腦海裏憑空出現了另一個人的記憶,恨意摻雜的怨氣叫她頭疼欲裂。
剛消化完,耳邊傳來了悲怨尖憤的哭聲,聲音裏有一貫的卑微卻也帶着莫大的不甘。
“我的傻小姐啊,二公子擺明了就是利用您來對付世子的,您爲甚麼偏上當啊!”
這哭聲,把落蠻從夢魘中拉了回來,她慢慢地睜開眸子,映入眼簾的是一個眼底含着悲憤的少女。
“秋蟬?”她脫口而出,叫了少女的名字。
那一場夢魘和腦子裏不屬於自己的記憶如此清晰,火油的味道似乎還在鼻翼環繞。
落蠻已經知道自己穿越了,也認出了這個秋蟬就是她的侍女。
原主叫蘇洛蠻,蘇國公蘇昶的庶長女,半年前嫁給了肅親王世子宇文嘯爲妻,可偏偏蘇洛蠻心裏喜歡的卻是自己的小叔子宇文寒。
……
她飛撲到門邊,卻發現門窗都被鎖死,且被灌了濃烈的火油,不容她想出逃生之路,火舌就已經朝着她撲卷而來。

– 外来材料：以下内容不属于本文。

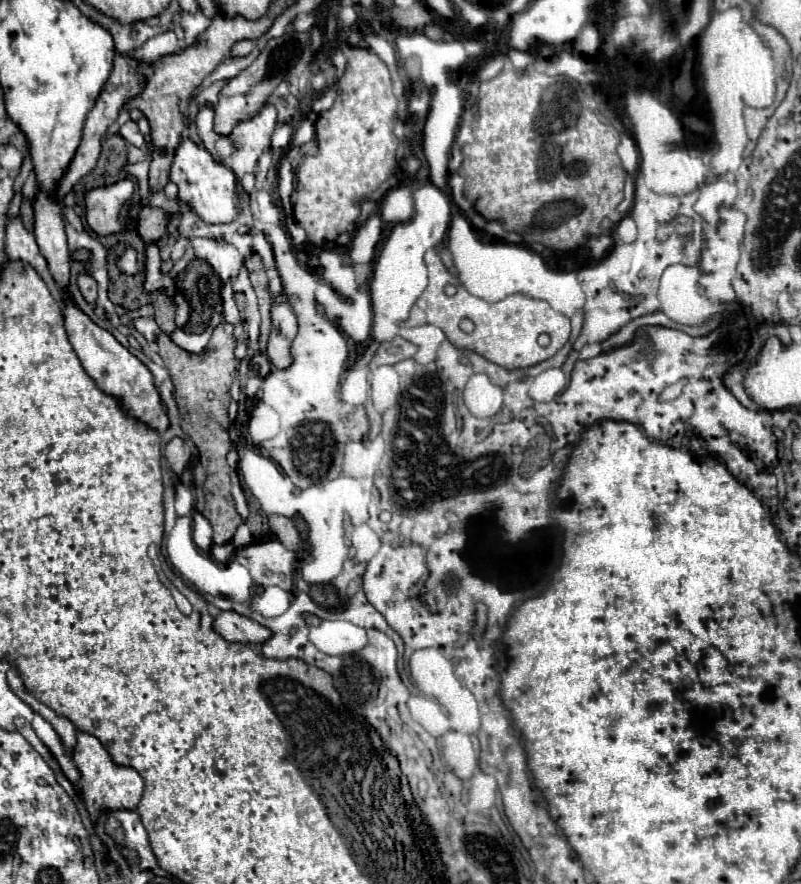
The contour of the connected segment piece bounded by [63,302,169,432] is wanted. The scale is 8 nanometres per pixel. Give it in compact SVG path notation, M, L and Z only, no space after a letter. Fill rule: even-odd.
M67 302L63 314L65 314L65 328L69 334L69 342L73 344L85 372L93 378L93 382L97 382L97 386L105 390L105 394L113 394L113 398L117 398L121 406L125 406L125 414L133 414L133 418L141 418L141 422L149 422L149 428L157 432L165 432L169 426L167 410L161 402L161 396L155 388L153 376L147 370L147 366L141 360L137 360L127 348L123 348L113 338L113 334L91 322L89 316L85 316L71 302Z

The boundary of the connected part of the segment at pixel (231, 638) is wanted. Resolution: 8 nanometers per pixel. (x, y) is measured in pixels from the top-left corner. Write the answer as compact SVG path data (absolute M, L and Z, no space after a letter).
M221 612L215 622L213 628L227 640L227 642L241 642L241 644L255 644L261 646L263 642L267 642L271 638L271 630L257 624L255 620L241 616L237 612Z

火勢很大,且有席捲之勢,出路被火焰封住,凌雲閣裏頭多半是木製,一旦倒塌,不可挽救,必須要把火引開,纔能有活路。
秋蟬已經嚇得瘋癲,一味尖叫,身上已經有火焰灼過來。
“別怕,跟我走!”落蠻衝過來,爲她撲滅火焰,拽着她往外跑。
寂夜。
漆黑之中的肅親王府的凌雲閣方向騰起了陣陣濃煙,濃煙滾滾之下,夾着紅色的火舌不斷地竄起,像裹在黑色雲層裏頭的閃電,倏閃倏暗。

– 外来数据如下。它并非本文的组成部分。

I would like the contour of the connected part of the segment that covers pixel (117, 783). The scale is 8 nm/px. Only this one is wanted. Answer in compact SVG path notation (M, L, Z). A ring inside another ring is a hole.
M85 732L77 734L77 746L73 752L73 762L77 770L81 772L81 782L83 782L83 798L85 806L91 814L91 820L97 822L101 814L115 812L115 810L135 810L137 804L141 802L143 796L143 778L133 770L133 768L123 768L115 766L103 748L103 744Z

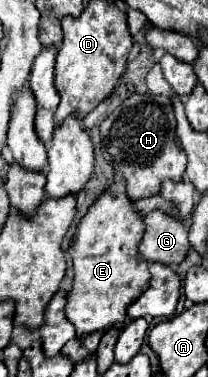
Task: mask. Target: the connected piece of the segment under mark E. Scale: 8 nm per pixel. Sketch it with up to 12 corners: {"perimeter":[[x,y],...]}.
{"perimeter":[[122,180],[80,220],[66,318],[124,326],[150,282]]}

宇文嘯站在對面的摘星樓頂上,負手而立,眸色沉沉地看着這一幕。
如今的凌雲閣已經不復往日平靜,充滿了血腥與侮辱。
“世子,世子妃……不,蘇氏還在裏頭沒出來。”黑影衛快步上來,走到他的身邊稟報。
宇文嘯眼底閃過一抹冷峻,“我不是下令叫人拖走了她嗎?”
黑影衛道:“管家說是王妃的意思,且王妃命人蘇氏陪嫁秋蟬也丟了進去,世子,放火的命令是您下的,蘇氏燒死在裏頭,若蘇國公追究起來,只怕您不好解釋,要不要屬下把她帶出來?”

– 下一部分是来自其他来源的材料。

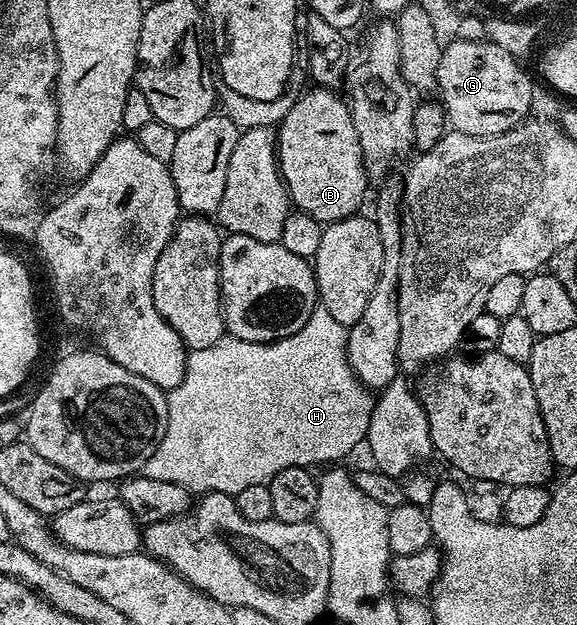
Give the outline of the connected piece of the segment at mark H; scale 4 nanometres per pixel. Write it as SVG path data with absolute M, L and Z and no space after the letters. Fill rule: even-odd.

宇文嘯看着火焰越竄越高,像一頭張牙舞爪的惡魔,吞噬着凌雲閣裏的一切。
片刻之後,他緩緩地道:“她不配死在凌雲閣!”
兩人凌空而起,越過樹梢落在了凌雲閣院子外,卻見那凌雲閣裏有黑影浮動,仔細一看,竟是落蠻拽着侍女跑了出來。
落蠻拼着最後一股意志救出了秋蟬,未想剛出來,鬆開了秋蟬的手,便一腳踏空。